Окно в спальне Хеклы было идеальным: оно закрывалось так плотно, что в комнату не проникали никакие посторонние шумы, даже когда снаружи завывала буря. В квартире, где они жили с Марианной, ветер со свистом задувал через щели в оконной раме, не позволяя Хекле сомкнуть глаз по ночам. Другим преимуществом – даже более существенным – являлось то, что здесь окно можно было открывать нараспашку, почти как дверь, и вылезать через него наружу, когда ей хотелось, не будучи никем замеченной. Единственной проблемой было закрыть его снаружи так, чтобы без всяких проблем снова открыть по возвращении. Это было непросто, но всё же некоторое время назад Хекла нашла решение: она зацепляла щеколду резинкой для волос, которую затем закрепляла с внешней стороны рамы, благодаря чему ей удавалось довольно плотно закрывать окно. Ну и пробираться назад в дом было легче лёгкого – стоило только отцепить резинку.

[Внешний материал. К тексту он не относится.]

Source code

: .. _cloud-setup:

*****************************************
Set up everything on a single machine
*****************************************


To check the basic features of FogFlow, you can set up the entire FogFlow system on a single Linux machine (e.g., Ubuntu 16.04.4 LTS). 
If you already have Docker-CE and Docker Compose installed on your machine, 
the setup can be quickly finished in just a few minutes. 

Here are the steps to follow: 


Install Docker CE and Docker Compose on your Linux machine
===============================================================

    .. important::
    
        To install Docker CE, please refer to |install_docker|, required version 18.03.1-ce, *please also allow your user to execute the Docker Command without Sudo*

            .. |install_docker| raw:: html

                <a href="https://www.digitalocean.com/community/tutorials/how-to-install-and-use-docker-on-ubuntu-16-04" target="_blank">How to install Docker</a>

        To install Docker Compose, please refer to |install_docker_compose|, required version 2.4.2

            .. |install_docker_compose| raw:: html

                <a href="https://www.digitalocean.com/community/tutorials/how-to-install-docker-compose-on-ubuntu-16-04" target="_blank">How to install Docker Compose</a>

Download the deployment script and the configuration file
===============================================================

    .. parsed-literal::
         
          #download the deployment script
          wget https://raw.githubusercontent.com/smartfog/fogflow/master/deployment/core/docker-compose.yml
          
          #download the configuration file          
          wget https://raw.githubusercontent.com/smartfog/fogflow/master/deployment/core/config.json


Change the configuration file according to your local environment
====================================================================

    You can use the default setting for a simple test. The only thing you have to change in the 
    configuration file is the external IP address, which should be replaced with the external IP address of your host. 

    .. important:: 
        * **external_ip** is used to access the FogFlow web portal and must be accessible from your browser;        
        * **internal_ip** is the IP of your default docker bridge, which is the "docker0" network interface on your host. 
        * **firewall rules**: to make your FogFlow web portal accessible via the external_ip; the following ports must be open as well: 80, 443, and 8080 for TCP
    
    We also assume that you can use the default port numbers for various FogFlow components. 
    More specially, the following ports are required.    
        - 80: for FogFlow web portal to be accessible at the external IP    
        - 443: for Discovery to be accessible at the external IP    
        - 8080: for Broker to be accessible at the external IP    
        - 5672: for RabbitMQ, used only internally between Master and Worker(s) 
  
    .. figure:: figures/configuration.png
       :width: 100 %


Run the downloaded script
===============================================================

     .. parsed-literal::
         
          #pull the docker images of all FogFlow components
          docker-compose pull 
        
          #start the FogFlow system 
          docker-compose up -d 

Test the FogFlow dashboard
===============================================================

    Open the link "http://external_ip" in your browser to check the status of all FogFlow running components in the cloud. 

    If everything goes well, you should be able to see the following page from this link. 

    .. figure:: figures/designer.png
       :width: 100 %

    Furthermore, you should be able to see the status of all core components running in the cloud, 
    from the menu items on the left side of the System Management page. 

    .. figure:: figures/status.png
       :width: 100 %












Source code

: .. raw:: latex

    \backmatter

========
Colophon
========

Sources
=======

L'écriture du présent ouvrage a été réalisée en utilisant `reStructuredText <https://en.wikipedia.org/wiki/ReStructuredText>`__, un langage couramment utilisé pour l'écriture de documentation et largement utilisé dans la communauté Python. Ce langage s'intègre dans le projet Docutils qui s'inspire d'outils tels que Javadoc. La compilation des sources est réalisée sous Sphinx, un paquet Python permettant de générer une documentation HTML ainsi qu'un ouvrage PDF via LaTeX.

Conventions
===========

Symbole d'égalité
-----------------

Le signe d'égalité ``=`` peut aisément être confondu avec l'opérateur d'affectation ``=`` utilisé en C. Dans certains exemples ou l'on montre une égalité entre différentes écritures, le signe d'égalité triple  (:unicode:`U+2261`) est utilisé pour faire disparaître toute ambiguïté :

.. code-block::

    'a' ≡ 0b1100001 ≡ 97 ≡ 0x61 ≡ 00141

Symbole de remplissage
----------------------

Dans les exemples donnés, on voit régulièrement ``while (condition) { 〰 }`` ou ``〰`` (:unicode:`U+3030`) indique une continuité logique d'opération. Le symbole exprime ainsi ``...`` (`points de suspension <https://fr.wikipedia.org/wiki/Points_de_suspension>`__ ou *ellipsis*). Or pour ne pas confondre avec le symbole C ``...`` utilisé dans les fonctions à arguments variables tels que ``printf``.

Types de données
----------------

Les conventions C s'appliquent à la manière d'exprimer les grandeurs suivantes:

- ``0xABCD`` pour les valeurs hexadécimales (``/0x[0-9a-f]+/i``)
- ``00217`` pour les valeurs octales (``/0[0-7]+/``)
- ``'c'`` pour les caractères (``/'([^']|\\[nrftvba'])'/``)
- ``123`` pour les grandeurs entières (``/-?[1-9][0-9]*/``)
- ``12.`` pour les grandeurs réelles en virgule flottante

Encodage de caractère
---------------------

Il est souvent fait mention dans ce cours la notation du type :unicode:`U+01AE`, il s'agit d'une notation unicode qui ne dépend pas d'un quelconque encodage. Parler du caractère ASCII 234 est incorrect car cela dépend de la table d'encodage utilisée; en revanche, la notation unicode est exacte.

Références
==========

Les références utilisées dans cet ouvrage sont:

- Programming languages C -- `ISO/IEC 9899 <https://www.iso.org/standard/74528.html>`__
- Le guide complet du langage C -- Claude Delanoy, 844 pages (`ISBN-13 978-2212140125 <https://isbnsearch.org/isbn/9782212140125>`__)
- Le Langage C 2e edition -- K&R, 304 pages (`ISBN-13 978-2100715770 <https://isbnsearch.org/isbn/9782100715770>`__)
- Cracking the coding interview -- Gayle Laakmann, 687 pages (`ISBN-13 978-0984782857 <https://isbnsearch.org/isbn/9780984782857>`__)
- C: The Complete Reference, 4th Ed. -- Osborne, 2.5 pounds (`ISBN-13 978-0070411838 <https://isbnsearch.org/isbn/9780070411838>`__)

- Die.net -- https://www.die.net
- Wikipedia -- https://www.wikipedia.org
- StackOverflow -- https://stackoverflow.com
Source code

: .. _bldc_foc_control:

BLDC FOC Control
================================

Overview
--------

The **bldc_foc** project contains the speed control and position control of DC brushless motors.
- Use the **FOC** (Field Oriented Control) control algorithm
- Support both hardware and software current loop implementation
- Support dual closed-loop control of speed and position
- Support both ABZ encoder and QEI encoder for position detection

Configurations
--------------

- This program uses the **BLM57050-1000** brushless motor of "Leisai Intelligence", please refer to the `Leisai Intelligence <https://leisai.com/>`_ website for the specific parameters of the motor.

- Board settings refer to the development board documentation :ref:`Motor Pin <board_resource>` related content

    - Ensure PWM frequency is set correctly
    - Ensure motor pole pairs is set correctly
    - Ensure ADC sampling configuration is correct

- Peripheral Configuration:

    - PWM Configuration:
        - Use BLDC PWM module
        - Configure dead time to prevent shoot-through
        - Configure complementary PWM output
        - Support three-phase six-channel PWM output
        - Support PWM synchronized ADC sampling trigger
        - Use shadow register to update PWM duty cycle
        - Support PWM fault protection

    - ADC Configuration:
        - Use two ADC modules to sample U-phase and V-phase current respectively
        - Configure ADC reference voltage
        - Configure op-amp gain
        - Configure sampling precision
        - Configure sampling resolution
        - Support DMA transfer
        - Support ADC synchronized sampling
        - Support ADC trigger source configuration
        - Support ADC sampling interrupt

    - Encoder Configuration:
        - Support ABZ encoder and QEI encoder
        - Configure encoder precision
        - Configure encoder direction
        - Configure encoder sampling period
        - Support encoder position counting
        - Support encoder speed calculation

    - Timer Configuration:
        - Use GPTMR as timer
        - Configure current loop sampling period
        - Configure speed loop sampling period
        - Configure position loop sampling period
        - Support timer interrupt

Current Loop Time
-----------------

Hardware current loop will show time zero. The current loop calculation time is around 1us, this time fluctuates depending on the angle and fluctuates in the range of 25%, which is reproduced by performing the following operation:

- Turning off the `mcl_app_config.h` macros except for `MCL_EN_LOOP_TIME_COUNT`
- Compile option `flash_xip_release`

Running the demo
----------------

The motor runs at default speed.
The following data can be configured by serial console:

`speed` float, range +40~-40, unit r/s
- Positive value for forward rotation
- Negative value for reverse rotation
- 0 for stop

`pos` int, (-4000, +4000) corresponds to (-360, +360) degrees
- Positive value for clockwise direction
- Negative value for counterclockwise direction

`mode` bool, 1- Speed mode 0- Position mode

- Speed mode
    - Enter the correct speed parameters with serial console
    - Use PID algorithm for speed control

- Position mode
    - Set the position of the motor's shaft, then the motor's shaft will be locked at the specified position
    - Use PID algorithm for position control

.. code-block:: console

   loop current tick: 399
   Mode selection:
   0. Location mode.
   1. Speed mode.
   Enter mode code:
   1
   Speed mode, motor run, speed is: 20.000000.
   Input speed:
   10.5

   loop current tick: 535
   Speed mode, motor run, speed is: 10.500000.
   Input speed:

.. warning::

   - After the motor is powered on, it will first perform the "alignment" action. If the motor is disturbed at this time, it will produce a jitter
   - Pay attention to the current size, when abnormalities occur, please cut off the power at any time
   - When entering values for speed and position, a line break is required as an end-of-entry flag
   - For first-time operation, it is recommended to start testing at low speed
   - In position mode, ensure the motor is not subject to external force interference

В тот вечер, однако, Хекла боялась, что порыв ветра распахнёт окно и резинка порвётся. Ветер был такой силы, что она растягивалась до самого предела, грозя лопнуть в любую секунду. На всякий случай Хекла нацепила на щеколду ещё две резинки и, пригибаясь, чтобы Сайюнн и Фаннар не заметили её из окна своей спальни, тихонько прокралась вдоль стены дома. Машина ждала её в конце улицы.
Опустившись на пассажирское сиденье, она улыбнулась Агнару. Тот смущённо улыбнулся в ответ и нажал на газ так резко, что мотор издал рык, способный привести в праведный гнев живших в округе людей. Машина сорвалась с места, и Хеклу буквально вдавило в сиденье.
– Это была Марианна, – проговорила она немного спустя. – Та, которую нашли. Труп, я имею в виду.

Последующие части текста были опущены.